### WORK REQUEST 1
Using the passage on Guaranteed message buffers, explain in one to three sentences why the rule against modifying message data matters especially for applications that set message parts by pointer.
### WORK REQUEST 2
According to the passage on Guaranteed message buffers, which event must the application receive before it may modify data referenced by a Guaranteed message?
### WORK REQUEST 3
Continue the passage on Guaranteed message buffers from its last sentence.

### SOURCE PASSAGE

>>>

This means the application must ensure that the message buffer's contents remain untouched until notified by the session event callback that the message has been acknowledged. When sending a Guaranteed message, the application must not modify any data referenced by the message, until the SOLCLIENT_SESSION_EVENT_ACKNOWLEDGEMENT is received. This is essential for applications that set message buffer parts by pointer (solClient_msg_setBinaryAttachmentPtr, solClient_msg_setUserDataPtr, solClient_msg_setXmlPtr, solClient_msg_setTopicPtr, and solClient_msg_setQueueNamePtr). When the application memory is used to hold message parts it must not be modified before the message is acknowledged. If the C API manages all memory in the message, it may be modified but the application will pay a performance penalty to do so.

<<<

### RECORD SET
>>>

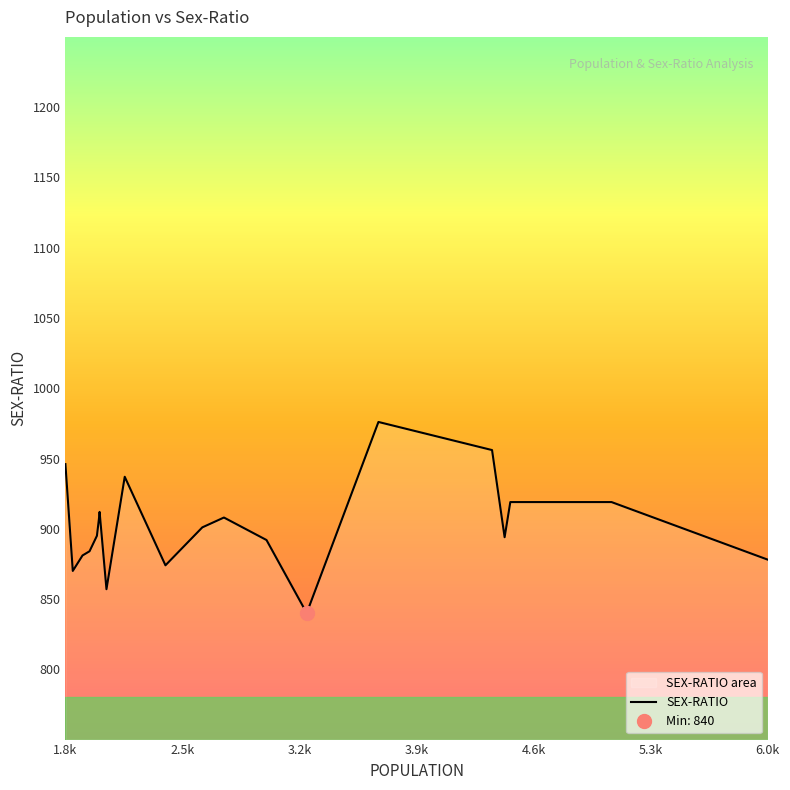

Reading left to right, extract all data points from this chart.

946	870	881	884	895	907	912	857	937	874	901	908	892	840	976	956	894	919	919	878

<<<
>>>

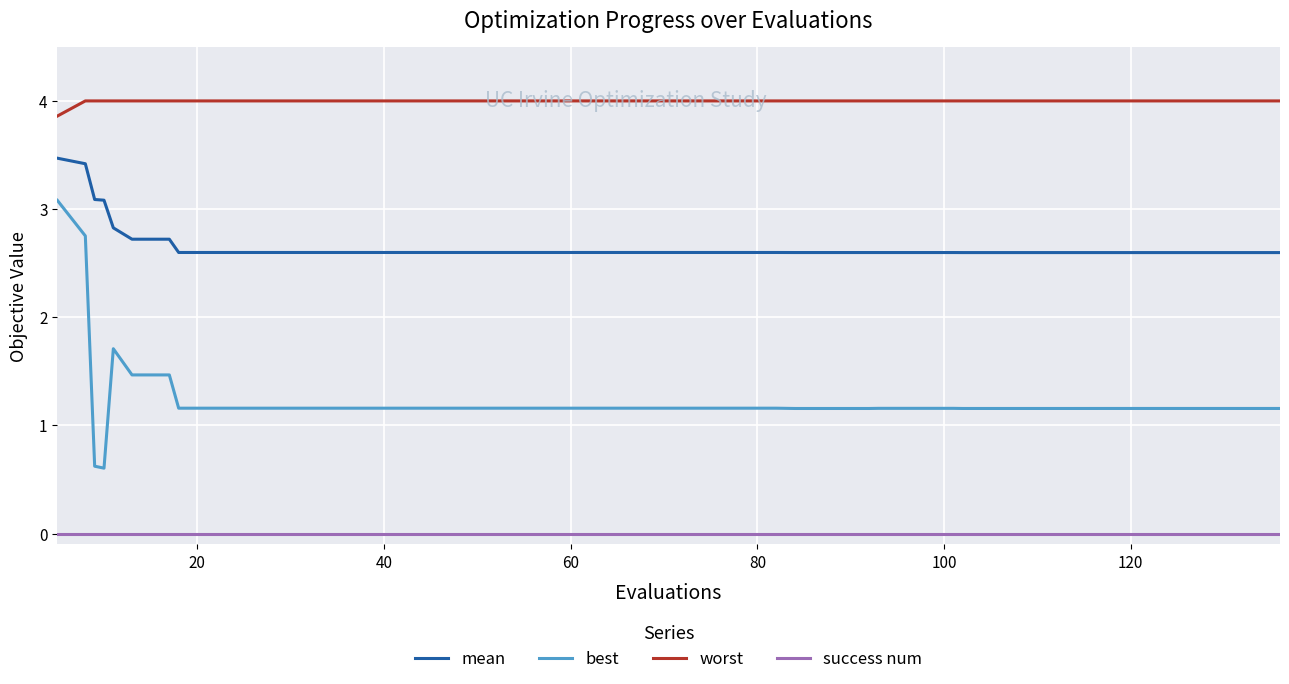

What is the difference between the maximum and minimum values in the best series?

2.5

<<<

### WRITTEN RESPONSE 1
When message parts are set by pointer, the message holds its parts in the application's own memory. That memory must therefore stay unchanged until the message is acknowledged.

### WRITTEN RESPONSE 2
The SOLCLIENT_SESSION_EVENT_ACKNOWLEDGEMENT event.

### WRITTEN RESPONSE 3
The message correlation tag is provided as a convenient location for an application to store stateful information. A pointer to the data with the correlation tag field is returned to the application with the SOLCLIENT_SESSION_EVENT_ACKNOWLEDGEMENT event. A typical application can set the correlation tag pointer to its own memory for later retrieval of the message pointer to free. For example:

struct myData {
    solClient_msg_pt    msg_p;
} *myData_p;
solClient_msg_alloc(&myData_p->msg_p);
solClient_msg_setDeliveryMode(msg_p, SOLCLIENT_DELIVERY_MODE_PERSISTENT);

// set up message attachments, etc. here

solClient_msg_setCorrelationTagPtr(msg_p, myData_p, sizeof(*myData_p));
solClient_msg_sendMsg(msg_p);

//  ....
// session event callback handler for 
// SOLCLIENT_SESSION_EVENT_ACKNOWLEDGEMENT

struct myData *myData_p = (struct myData *) eventInfo_p->info_p;
solClient_msg_free(&myData_p->msg_p);

Of course it is expected that your application will appropriately check the solClient_returnCode_t for each C API call and handle exceptions.